Redistricting offers another example of elite overreach meeting its limits. Gerrymandering aims to dilute popular power, yet it often produces unintended consequences. By squeezing partisan advantage too tightly, ruling parties create districts with slim margins, making them vulnerable to shifts in turnout. When new voters engage—particularly working-class voters motivated by healthcare, wages, education, and dignity—these districts flip. The evidence is visible across the country, from Florida to Georgia to Texas.
Texas, in particular, exposes the lie embedded in American electoral narratives. It is labeled a red state, yet demographics and economic reality tell a different story. Texas is a non-voting state. Millions of eligible voters—disproportionately working-class, young, and marginalized—remain disengaged not because of apathy, but because they have been conditioned to believe their votes do not matter. When that belief breaks, outcomes change rapidly. Populist messaging that speaks to material needs consistently outperforms cautious, consultant-driven politics.

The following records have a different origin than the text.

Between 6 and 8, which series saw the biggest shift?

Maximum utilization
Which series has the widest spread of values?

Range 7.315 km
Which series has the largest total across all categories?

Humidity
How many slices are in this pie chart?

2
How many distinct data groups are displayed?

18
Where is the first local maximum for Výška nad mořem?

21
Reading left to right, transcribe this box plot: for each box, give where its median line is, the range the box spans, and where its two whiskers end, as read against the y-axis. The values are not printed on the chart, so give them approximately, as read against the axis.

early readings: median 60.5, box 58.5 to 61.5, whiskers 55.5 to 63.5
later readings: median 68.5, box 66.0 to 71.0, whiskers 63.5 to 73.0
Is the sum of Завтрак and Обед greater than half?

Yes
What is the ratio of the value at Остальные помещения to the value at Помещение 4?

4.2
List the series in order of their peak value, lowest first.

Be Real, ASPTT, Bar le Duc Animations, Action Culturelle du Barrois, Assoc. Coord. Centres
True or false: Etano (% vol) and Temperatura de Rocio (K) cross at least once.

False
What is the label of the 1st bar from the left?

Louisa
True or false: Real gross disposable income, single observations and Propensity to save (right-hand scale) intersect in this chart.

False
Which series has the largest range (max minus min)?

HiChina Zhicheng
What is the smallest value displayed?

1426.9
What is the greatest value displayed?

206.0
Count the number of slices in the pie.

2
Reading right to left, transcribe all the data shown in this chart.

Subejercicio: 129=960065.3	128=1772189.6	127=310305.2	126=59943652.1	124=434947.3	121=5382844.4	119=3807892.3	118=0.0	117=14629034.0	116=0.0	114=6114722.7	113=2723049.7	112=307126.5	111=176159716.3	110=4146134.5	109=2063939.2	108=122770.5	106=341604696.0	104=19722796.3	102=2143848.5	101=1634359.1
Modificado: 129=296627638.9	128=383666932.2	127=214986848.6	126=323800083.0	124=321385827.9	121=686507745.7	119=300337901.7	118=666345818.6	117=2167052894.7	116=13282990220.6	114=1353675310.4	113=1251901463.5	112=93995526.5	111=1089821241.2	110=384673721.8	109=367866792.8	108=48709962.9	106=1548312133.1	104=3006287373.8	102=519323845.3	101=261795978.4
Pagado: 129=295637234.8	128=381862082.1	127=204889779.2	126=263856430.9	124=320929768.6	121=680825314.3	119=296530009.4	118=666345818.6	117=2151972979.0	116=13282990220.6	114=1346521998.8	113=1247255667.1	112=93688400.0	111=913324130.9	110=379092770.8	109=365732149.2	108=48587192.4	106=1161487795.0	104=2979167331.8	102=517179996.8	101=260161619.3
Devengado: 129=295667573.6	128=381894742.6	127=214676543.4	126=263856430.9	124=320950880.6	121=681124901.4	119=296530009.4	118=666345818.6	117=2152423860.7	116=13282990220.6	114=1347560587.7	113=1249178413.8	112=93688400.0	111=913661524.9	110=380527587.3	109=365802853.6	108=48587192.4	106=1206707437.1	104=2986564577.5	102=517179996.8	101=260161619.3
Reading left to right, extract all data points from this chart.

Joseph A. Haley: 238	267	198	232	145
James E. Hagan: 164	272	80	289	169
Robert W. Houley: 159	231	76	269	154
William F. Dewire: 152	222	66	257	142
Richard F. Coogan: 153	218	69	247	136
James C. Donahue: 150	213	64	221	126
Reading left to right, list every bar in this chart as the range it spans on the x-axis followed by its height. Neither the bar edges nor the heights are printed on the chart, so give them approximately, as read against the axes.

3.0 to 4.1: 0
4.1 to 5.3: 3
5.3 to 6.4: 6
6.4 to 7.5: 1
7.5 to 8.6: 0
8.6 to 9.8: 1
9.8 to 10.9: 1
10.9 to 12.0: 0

The conversation then turns to artificial intelligence, a frontier where democracy faces a familiar threat in a new form. AI is not neutral. It is shaped by who owns it, who controls it, and who benefits from it. Current efforts to preempt state-level regulation and concentrate AI governance in corporate hands echo earlier battles over railroads, telecommunications, and finance. The fear surrounding AI should not lead to rejection, but to democratization. This technology was built from collective human knowledge. It belongs to the public, not a handful of billionaires.
History shows that courts, markets, and technologies respond to public pressure—not moral persuasion. The Claremont education decision in New Hampshire did not emerge in a vacuum; it followed massive civic engagement demanding fairness. Courts read the political environment. They adapt when the cost of ignoring the public becomes too high.
The lesson running through this discussion is both sobering and empowering. Institutions will not save democracy. Texts will not save democracy. Algorithms will not save democracy. Only people—organized, informed, and relentless—can do that. The future depends not on who sits on the Court or how districts are drawn, but on whether the public decides to reclaim authority that was always meant to be contested.